BEIJING: China has sealed off a large city near Beijing, cutting transport links and banning millions of residents from leaving, as authorities move to stem the country’s largest Covid-19 outbreak in six months.
The pandemic has so far broadly been brought to heel by Chinese authorities since its emergence in Wuhan in late 2019, with small outbreaks swiftly snuffed out with mass testing, local lockdowns and travel restrictions.
Around 100 new Covid-19 cases have been discovered in the past week in Shijiazhuang, a city of several million in Hebei province whose surrounding areas take the total population to 11 million.
All vehicles and residents were banned from leaving the city and train services suspended, authorities announced late yesterday.

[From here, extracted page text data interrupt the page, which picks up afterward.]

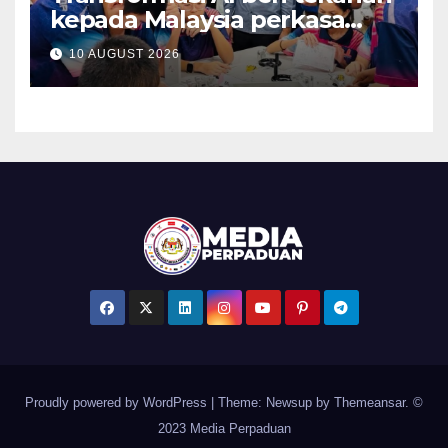
kepada Malaysia perkasa
bakat berkemahiran tinggi –
10 AUGUST 2026
Akmal
Proudly powered by WordPress
|
Theme: Newsup by
Themeansar
. ©
2023 Media Perpaduan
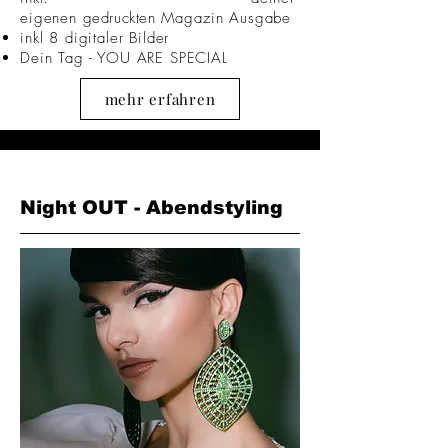
eigenen
gedruckten
Magazin Ausgabe
inkl 8 digitaler Bilder
Dein Tag - YOU ARE SPECIAL
mehr erfahren
Night OUT - Abendstyling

Footage from state broadcaster CCTV showed residents being swabbed by medical workers in hazmat suits at community centres in Shijiazhuang while queues outside stretched around the block.
Virus control staff stood guard at highways entering the city, which had mostly been blocked by barricades, the images released yesterday showed.
Hebei province reported 33 new confirmed Covid-19 cases today in addition to 51 from the day before — pushing the nationwide daily total to the highest figure in five months.
The vast majority of the infections were found in Shijiazhuang.
Schools have been closed and citywide mass testing of residents is under way, having sampled over 670,000 people as of yesterday morning, state media reported.
Staff were filmed giving injections of China’s recently approved Sinopharm vaccine, which has a 79 per cent efficacy rate.
Three officials from the city’s worst-hit Gaocheng district — the epicentre of the latest outbreak — have been disciplined for apparent negligence in virus control, a sign of the pressure on local authorities to squash the virus wherever it emerges.